一般の披露宴みたいに友人の漫才や歌があるわけでもなかったけど、まったりした良い宴だった。


「うう……麻耶さんも高浜さんも、ご両親と血が繋がってなかったのか。でも『お世話になりました。今までありがとう』って花嫁の手紙は、やっぱり泣けるね」


感動しながら会場から帰る道すがら、新城さんと歩く。

明日からはまた厳しい職務が待っている。

他のメンバーは高速を使って車で帰るみたいだけど、私たちは二人とものんびりできるようにと、新幹線で帰ることを選んだ。

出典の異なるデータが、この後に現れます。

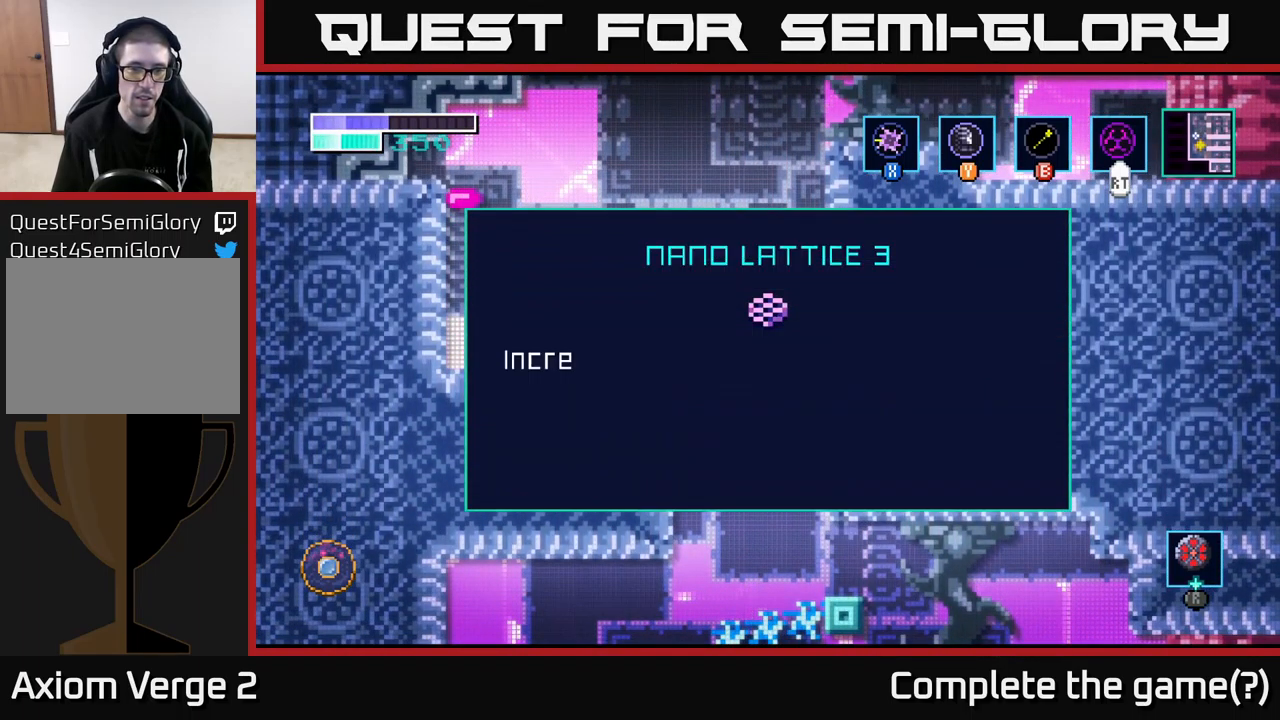
{"buttons": [], "left_stick": "center", "right_stick": "center", "events": []}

「あいつ、ネット小説書いてるからな。人を感動させる手紙なんかお手の物だろ」

「もう……またそういうこと言う。せっかく感動してたのに」


私は手元にある生花でできたブーケに鼻を近づける。

赤いガーベラでできた小ぶりなそれは、ほのかに甘くていい香りがした。

麻耶さんはブーケトスを行わず、直々に私のところにこれを持ってきてくれたのだった。


『一ノ瀬さんしか、未婚の女性がいないから』


と言って笑顔で差し出されたので、もらわないわけにはいかなかった。